Algumas coisas não faziam sentido, mas foda-se, ela está aqui, viva.
—Ah sim. — Concordei, mesmo não lembrando de nada disso.
—Sinto muito não ter ido logo te salvar. — Ela passou a mão em meu rosto. — Agora você acorda sempre desse jeito. — Seu olhar ficou triste.
—Ei ei ei Clô, não me olha assim caraí.A culpa foi minha, não devia ter ido sozinho e sem arma.Mas você está aqui, pelo menos. — Levei as suas até meu rosto e fechei meus olhos, sentindo o seu toque.
Minha vontade era de chorar em seu colo como um bebê de merda chorando para mamar a mãe, porque seu toque era tudo para mim, e eu pensei que eu nunca mais fosse sentir.
—Vamos? Angel quer te mostrar os desenhos que ela fez, ela é uma artista de primeira. — Clô pegou a minha mão e saiu me arrastando.
Saímos do quarto e descemos as escadas.Vi os caras pra lá e para cá.Vi um pivete correndo, quase trombando comigo.
—O Ivan é um diabinho. — Disse Clô.
Ivan...Filho da Karla, ah sim.Será que o Nicolas está aqui também? Entramos na sala de estar e vi Angel desenhando na mesa de centro.Sorrir de lado.Minha filha é tão linda, com seus cabelinhos negros e olhos verdes.Cloe foi até ela e sussurrou algo para Angel.Angel se virou e me olhou.
—Papai! — Me chamou.
Ela veio correndo até mim e eu me agachei um pouco, a pegando no colo e enchi seu rosto de beijos.
—Ian?
—Você vai conseguir superar?
Estranhas vozes entram em minha cabeça.Estou ficando caduco!? Porra mermão.Sebastian aparece do meu lado, ele cresceu bastante.
—E aí velhote. — Disse Sebas.
—Me respeita pivete. — O respondo de volta.
Baguncei seus cabelos.Meu sorriso fui sumindo, quando alguém apareceu atrás de Cloe, pisquei meus olhos, tentando arrumar minha visão.Inclinei minha cabeça um pouco pro lado e vi que tinha realmente alguém atrás dela, e esse alguém apontou a arma para ela...
—Cloe? — A chamei.
Mas ela não tirava os olhos de mim, ela apenas sorrio para mim.Aquela pessoa atrás dela destravou à arma, Cloe sacou a sua, mas antes de vê o que aconteceu, tudo ficou escuro e eu ouvir um disparo.

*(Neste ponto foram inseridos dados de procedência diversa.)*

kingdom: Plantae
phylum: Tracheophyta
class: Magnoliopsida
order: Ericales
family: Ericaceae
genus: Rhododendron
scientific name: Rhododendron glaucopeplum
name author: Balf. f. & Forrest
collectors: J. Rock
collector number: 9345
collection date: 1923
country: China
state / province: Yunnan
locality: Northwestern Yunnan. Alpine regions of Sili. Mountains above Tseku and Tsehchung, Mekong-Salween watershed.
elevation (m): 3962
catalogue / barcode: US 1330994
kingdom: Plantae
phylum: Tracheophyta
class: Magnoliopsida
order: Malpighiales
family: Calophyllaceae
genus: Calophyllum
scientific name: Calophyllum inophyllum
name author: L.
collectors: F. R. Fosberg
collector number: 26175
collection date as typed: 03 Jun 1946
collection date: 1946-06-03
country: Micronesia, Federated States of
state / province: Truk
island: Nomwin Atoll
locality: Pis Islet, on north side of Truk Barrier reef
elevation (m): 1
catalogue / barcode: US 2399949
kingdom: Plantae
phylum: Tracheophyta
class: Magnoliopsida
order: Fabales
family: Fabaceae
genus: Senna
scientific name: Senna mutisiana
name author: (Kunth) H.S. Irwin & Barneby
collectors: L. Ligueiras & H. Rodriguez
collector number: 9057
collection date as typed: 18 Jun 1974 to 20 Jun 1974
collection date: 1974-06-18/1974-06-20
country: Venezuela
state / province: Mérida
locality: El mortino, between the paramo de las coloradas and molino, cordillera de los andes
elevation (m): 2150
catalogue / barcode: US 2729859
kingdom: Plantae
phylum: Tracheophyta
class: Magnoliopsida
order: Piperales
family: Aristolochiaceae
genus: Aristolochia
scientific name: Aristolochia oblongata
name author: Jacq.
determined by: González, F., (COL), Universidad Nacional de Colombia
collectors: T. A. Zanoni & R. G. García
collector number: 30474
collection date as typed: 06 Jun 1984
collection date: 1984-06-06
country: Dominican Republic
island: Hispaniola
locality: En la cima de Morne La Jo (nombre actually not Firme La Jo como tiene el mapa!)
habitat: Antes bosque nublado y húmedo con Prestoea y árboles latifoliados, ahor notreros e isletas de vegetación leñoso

—E depois desse sonho, eu acordo. — Digo.
Me sentei no sofá do consultório psiquiatra, a Doutora Lana me olhou e assentiu.E novamente estou eu aqui, me tratando.
—E seu amigo Nícolas, ele também estava em seu sonho? — Engoli um seco.
—Não...Nícolas foi o único que não vi. — Comento.
Nicolas cometeu suicídio já faz um ano e meio.Tudo está tão diferente e difícil agora.
Queria nunca ter ido naquela festa de Natal
A doutora me diz mais algumas coisas e eu ouço alto e claro.
Queria ter nunca me aproximado dela
Burro
Idiota
Impulsivo
Pego meu casaco e digo 'tchal' para a Doutora.Abro a porta do consultório e fecho a porta atrás de mim.
Eu nunca devia ter metido ela em nada disso
Eu devia ter ficado longe! Bem longe
Suspirei fundo, segurando a angústia, tristeza e tudo o que mais sentimento fudido que está preso em meu peito.Eu nunca mais comemorarei um natal em minha vida, nunca mais.